Rendered page images:
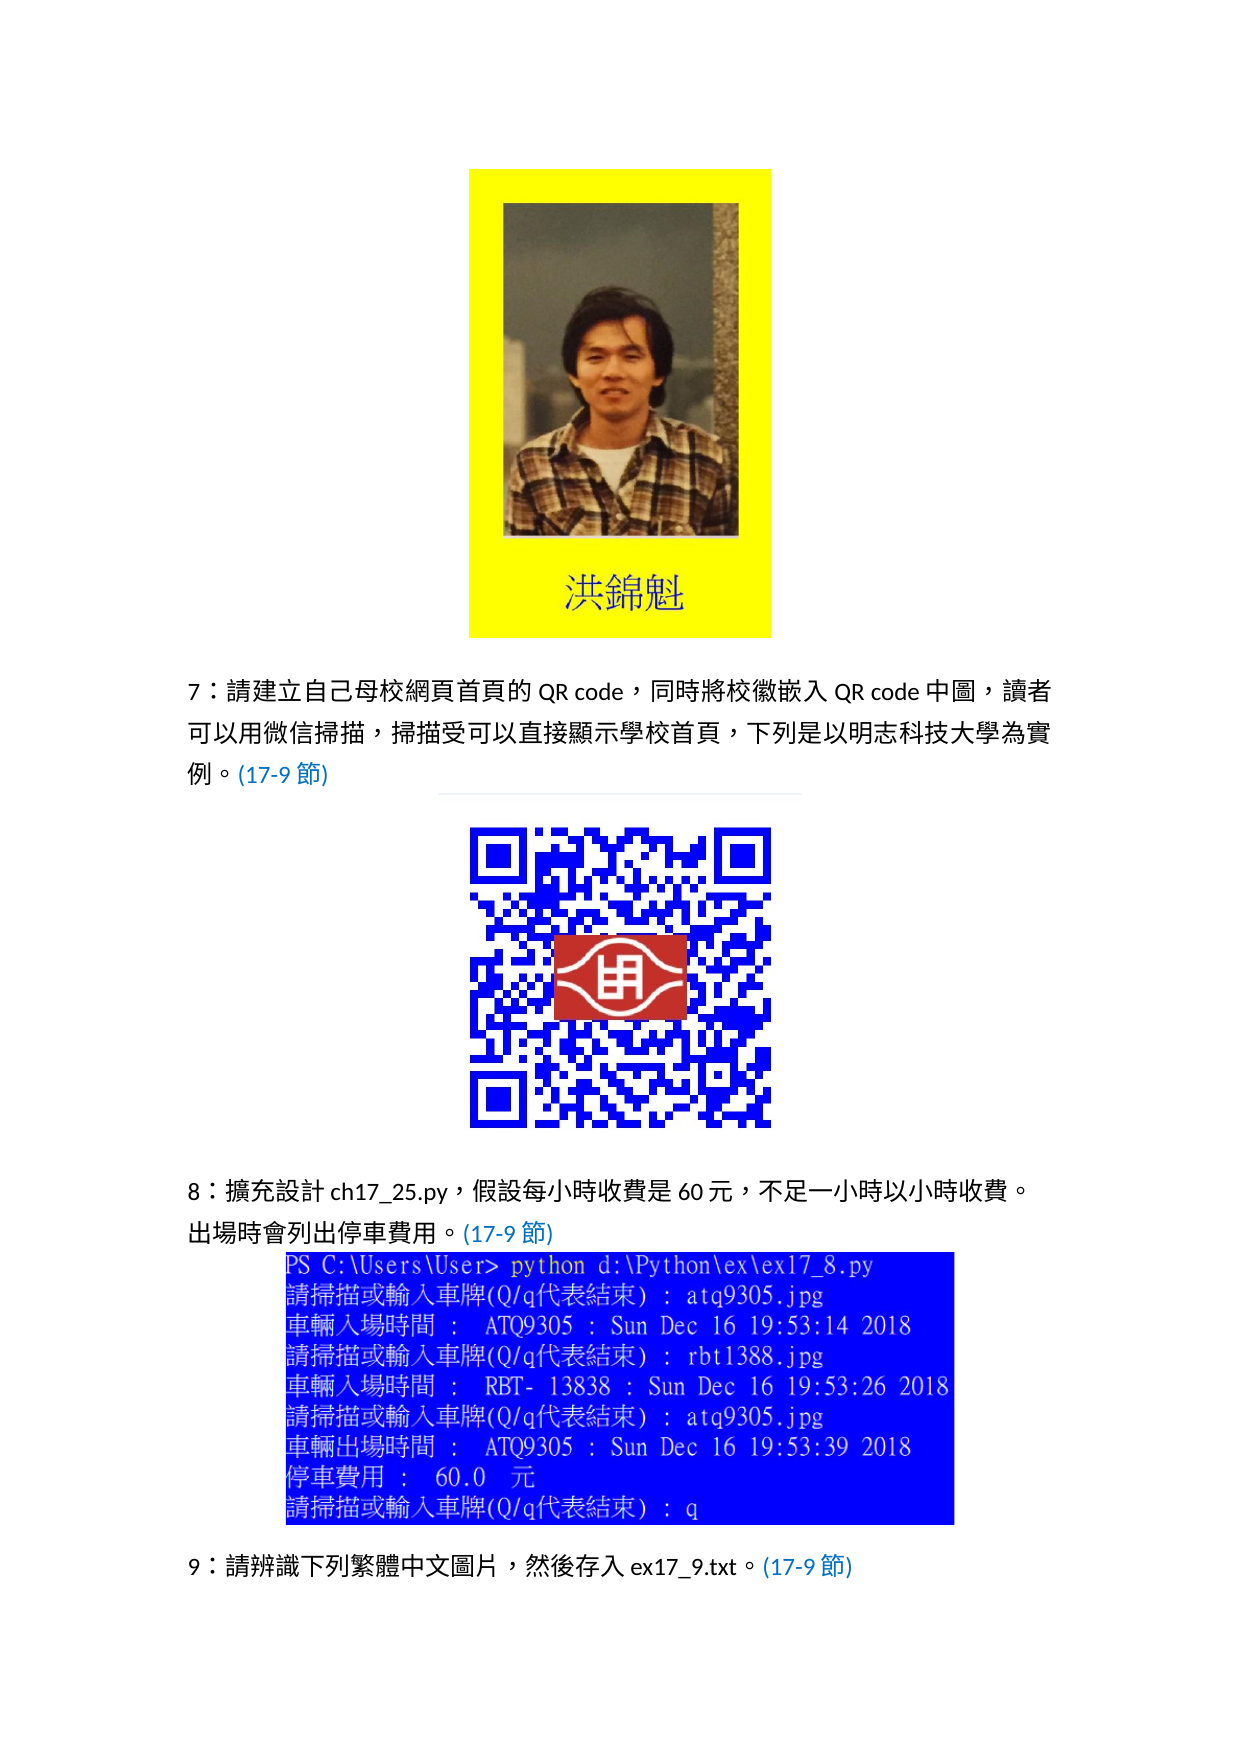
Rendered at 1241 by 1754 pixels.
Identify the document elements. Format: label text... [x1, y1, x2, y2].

text 7：請建立自己母校網頁首頁的QR code，同時將校徽嵌入QR code中圖，讀者可以用微信掃描，掃描受可以直接顯示學校首頁，下列是以明志科技大學為實例。(17-9節) [187, 669, 1053, 794]
picture [438, 793, 803, 1159]
text 8：擴充設計ch17_25.py，假設每小時收費是60元，不足一小時以小時收費。出場時會列出停車費用。(17-9節) [187, 1169, 1053, 1252]
text 9：請辨識下列繁體中文圖片，然後存入ex17_9.txt。(17-9節) [187, 1544, 1053, 1585]
picture [469, 168, 772, 638]
picture [285, 1252, 955, 1525]
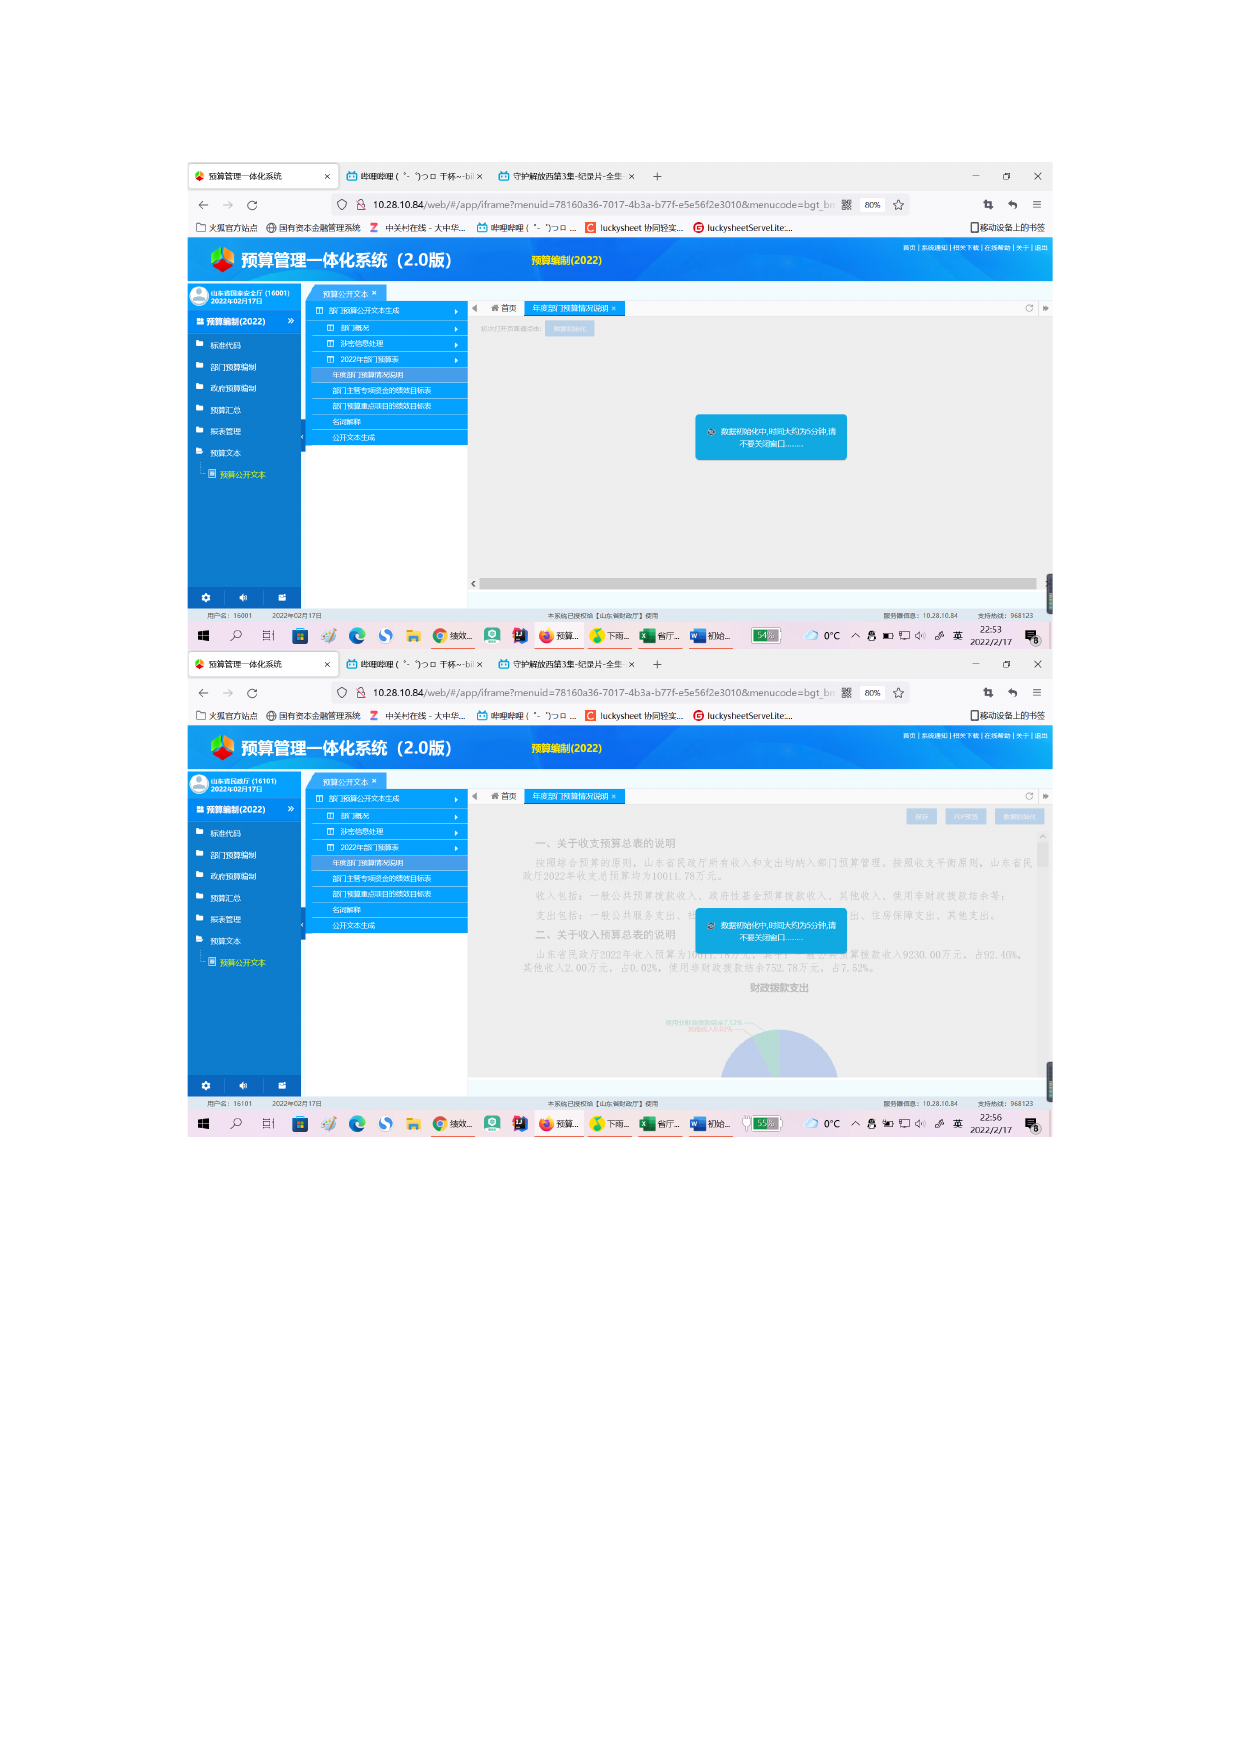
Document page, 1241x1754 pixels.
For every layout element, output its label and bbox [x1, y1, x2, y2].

picture [187, 162, 1053, 1137]
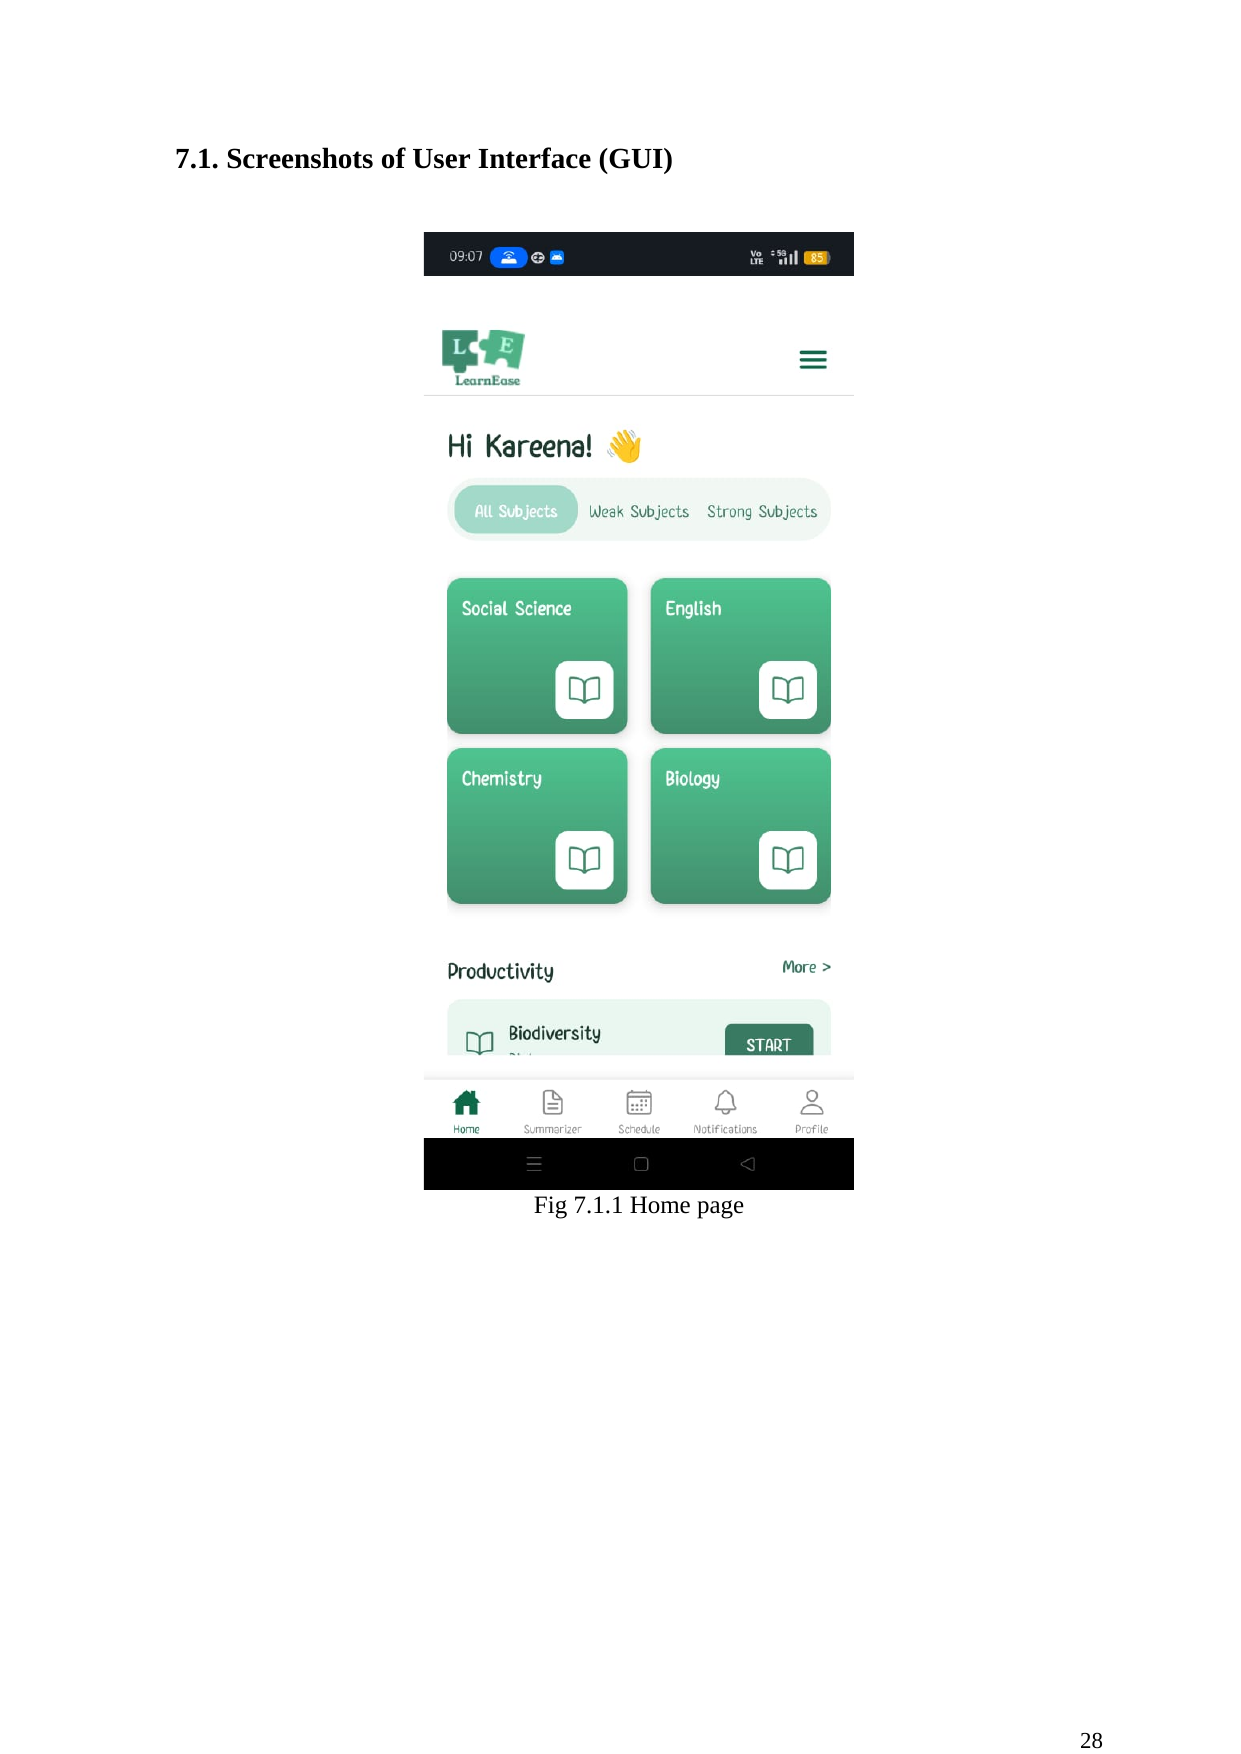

TRY IT:
When a line among the entries contains "pixels", pull that line out.

YOUR SOLUTION:
Rendered at 1241 by 1754 pixels.
Document page, 1241x1754 pixels.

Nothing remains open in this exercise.